# News Topic Classification

The project involves a large dataset of news articles collected over several years. These articles cover a wide range of topics such as world events, sports, business, and science/technology. Each article headline is labeled with a number from 0 to 3, indicating its category, as described below. 

| Value | Topic        |
|:------|:-------------|
| 0     | World        |
| 1     | Sports       |
| 2     | Business     |
| 3     | Sci/Tech     |


Our goal is to create a model that, given an unknown article headline, can classify it into one of these 4 topics.

# Exploring Our Data Set
Our dataset consists of only two columns, *text* and *label*, as shown below:

In [1]:
import pandas as pd
df = pd.read_csv('training_data.csv')
df.head(10)

Unnamed: 0,text,label
0,Wall St. Bears Claw Back Into the Black (Reute...,2
1,Carlyle Looks Toward Commercial Aerospace (Reu...,2
2,Oil and Economy Cloud Stocks' Outlook (Reuters...,2
3,Iraq Halts Oil Exports from Main Southern Pipe...,2
4,"Oil prices soar to all-time record, posing new...",2
5,"Stocks End Up, But Near Year Lows (Reuters) Re...",2
6,Money Funds Fell in Latest Week (AP) AP - Asse...,2
7,Fed minutes show dissent over inflation (USATO...,2
8,Safety Net (Forbes.com) Forbes.com - After ear...,2
9,Wall St. Bears Claw Back Into the Black NEW Y...,2


The columns *text* is, as the named suggests, just the headline of the news article, and *label* has it's classification according to the table mentioned before. As it is obvious, we need to process our text into tokens in order to use it in any prediction models. Here is also a simple code to show that our data is evenly distributed between the four labels:

In [2]:
label_percentage = df['label'].value_counts(normalize=True) * 100
print(label_percentage)

2    25.0
3    25.0
1    25.0
0    25.0
Name: label, dtype: float64


# Pre-processing and Tokenizing
We start by pre-processing our data, as described bellow, and also tokenizing it. Here we create the function **process_data()**, wich receives a dataset, as well as a number to indicate which iteration of the processing we are doing. Later in the notebook it will become clear that more processing is needed, but we didn't want to tamper with the initial results, so we created this way of adding new parts to the function, without making use of them.

### Cleaning
We start by using a regex to remove any HTML elements, to clean the text data.

### Lowercase
We then lowercase every word to ensure uniformity and prevent the model from treating words differently based on their capitalization.

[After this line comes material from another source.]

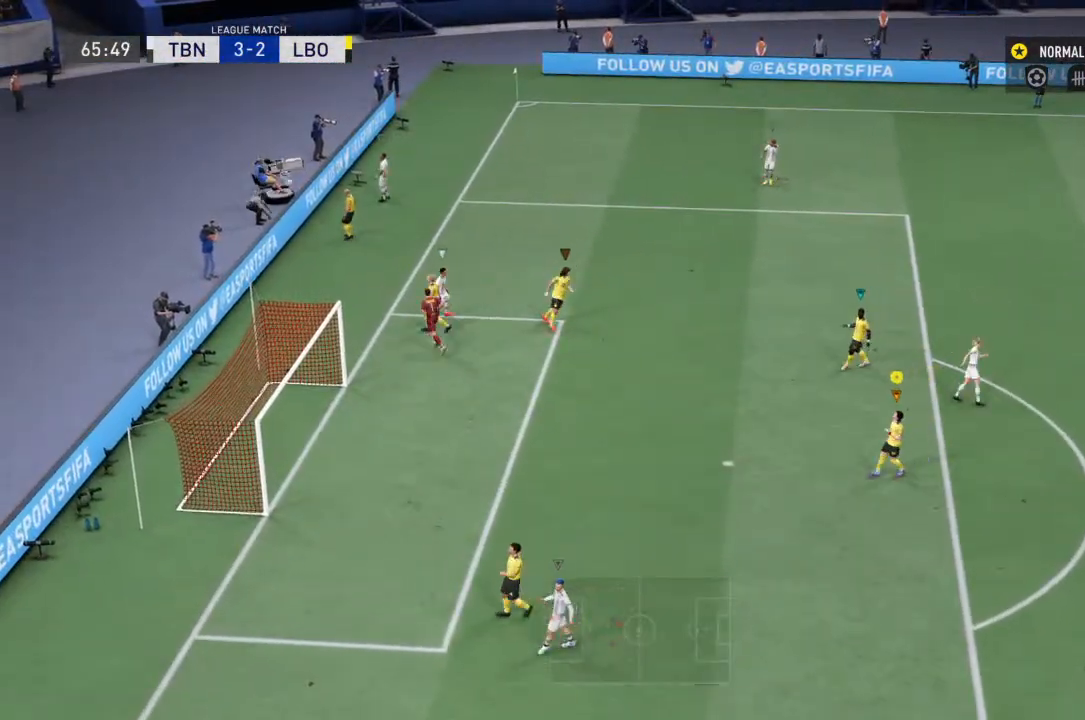
{"dt_ms": 500, "buttons": [], "left_stick": "center", "right_stick": "center", "events": [[100, "CROSS", "up"], [200, "CROSS", "down"], [367, "CROSS", "up"]]}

### Special Characters / Punctuation
For this particular problem, special characters and punctuation marks don't contribute much to the meaning of the text and can be removed (opinion could be different if this was a sentiment analysis instead of a topic classification problem)

### Tokenization
We then split the text into individual words/tokens, as it helps capture semantic more effectively.

### Stopwords
Stopwords are common words that occur frequently in language, but, in a topic classification problem, carry virtually no useful information. Removing them reduces the noise in the data.

### Stemming
We reduce words to their base or root form, as it reduces the size of vocabulary and the dimensionality of the feature space.

In [3]:
import pandas as pd
import re
import nltk
from nltk import PorterStemmer
from nltk.stem import WordNetLemmatizer
from nltk.corpus import stopwords
from collections import Counter
nltk.download('stopwords')
nltk.download('punkt')

stemmer = PorterStemmer()

def stem_tokens(tokens):
    return [stemmer.stem(token) for token in tokens]

lemmatizer = WordNetLemmatizer()

def lemmatize_tokens(tokens):
    return [lemmatizer.lemmatize(token) for token in tokens]

def tokenize_numbers(text):
    year_pattern = r'\b\d{4}\b'
    percentage_pattern = r'\b\d+(?:\.\d+)?%'
    time_pattern = r'\b\d+\s*(?:hours?|mins?|minutes?|secs?|seconds?|days?|weeks?|months?|years?|decades?)\b'
    number_pattern = r'\b\d+\b'
    date_pattern = r'\b\d{1,2}/\d{1,2}/\d{4}\b'

    text = re.sub(percentage_pattern, 'percentagetoken', text)
    text = re.sub(date_pattern, 'datetoken', text)
    text = re.sub(year_pattern, 'yeartoken', text)
    text = re.sub(time_pattern, 'timetoken', text)
    text = re.sub(number_pattern, 'numbertoken', text)

    return text

def remove_rare_words(tokens, threshold=100):
    word_counts = Counter(tokens)
    return [token for token in tokens if word_counts[token] >= threshold]

def process_data(data, mode):
    if(mode >= 2):
        data['text'] = data['text'].apply(tokenize_numbers)

    # Cleaning
    data['text'] = data['text'].str.replace(r'#\d+;', '', regex=True)

    # Lowercase
    data['text'] = data['text'].str.lower()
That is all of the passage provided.